Darko Stojilović is a researcher with extensive experience in industry, NGOs, and academia. He holds MSc degrees in Cognitive and Decision Sciences from UCL and in Psychology from the University of Belgrade. Darko’s current interests focus on moral psychology and AI ethics, with a particular interest in understanding the moral responsibility of AI systems. His work is dedicated to shaping legal guidelines for assigning liability in instances where AI cause harm.

Carroll Wainwright

Carroll “Max” Wainwright is an AI research scientist, technologist, and physicist. He is the co-founder and CTO of Metaculus, a crowd-sourced forecasting platform that predicts the future of AI progress along with other important topics. He previously worked at Partnership on AI, building reinforcement learning environments to benchmark AI safety. Before joining the AI research community, Carroll earned his doctorate studying the physics of the very early universe. He currently lives in San Francisco.

Stacey Svetlichnaya

Stacey Svetlichnaya is a deep learning engineer at Weights & Biases, building developer tools for visualization, explainability, reproducibility, and collaboration in AI. She’s not sure if climate change or AI safety is the bigger existential threat, so she strives to maximize impact on both.

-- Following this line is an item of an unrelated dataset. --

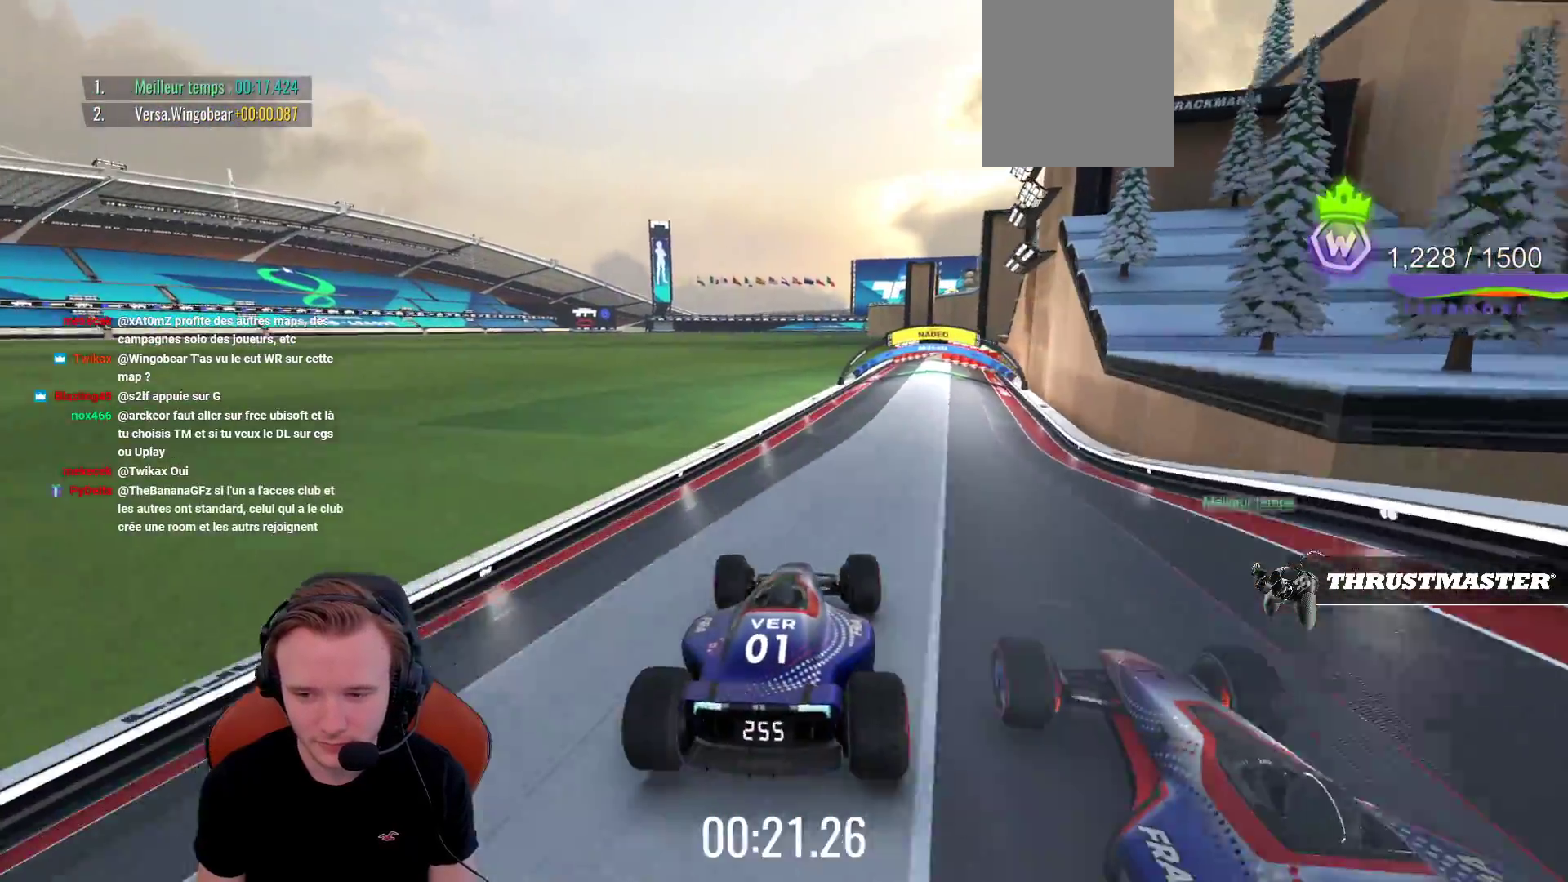
{"buttons": ["CROSS"], "left_stick": "center", "events": [[17, "R1", "down"], [83, "R1", "up"], [400, "left_stick", "center"]]}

She enjoys the intersection of machine learning research, application, and UX, mostly for vision & language models. Previously, she worked on image search, productionizing ML systems, and discovery & recommendation on Flickr, following the acquisition of LookFlow, a visual similarity search engine. Stacey holds a Stanford BS ‘11 and MS ’12 in Symbolic Systems, focusing on neuroscience.

Alek Chakroff

Alek Chakroff is a researcher with a background in Social Psychology and Cognitive Neuroscience. Alek's primary research focus during doctoral work at Harvard was in "moral psychology," pursuing a descriptive understanding of how humans think about moral values, make moral judgments, behave well, and decide how to treat others who act in good or bad ways. More recently, at Google / Jigsaw, he researched psychological interventions on-platform to reduce the spread of misinformation online.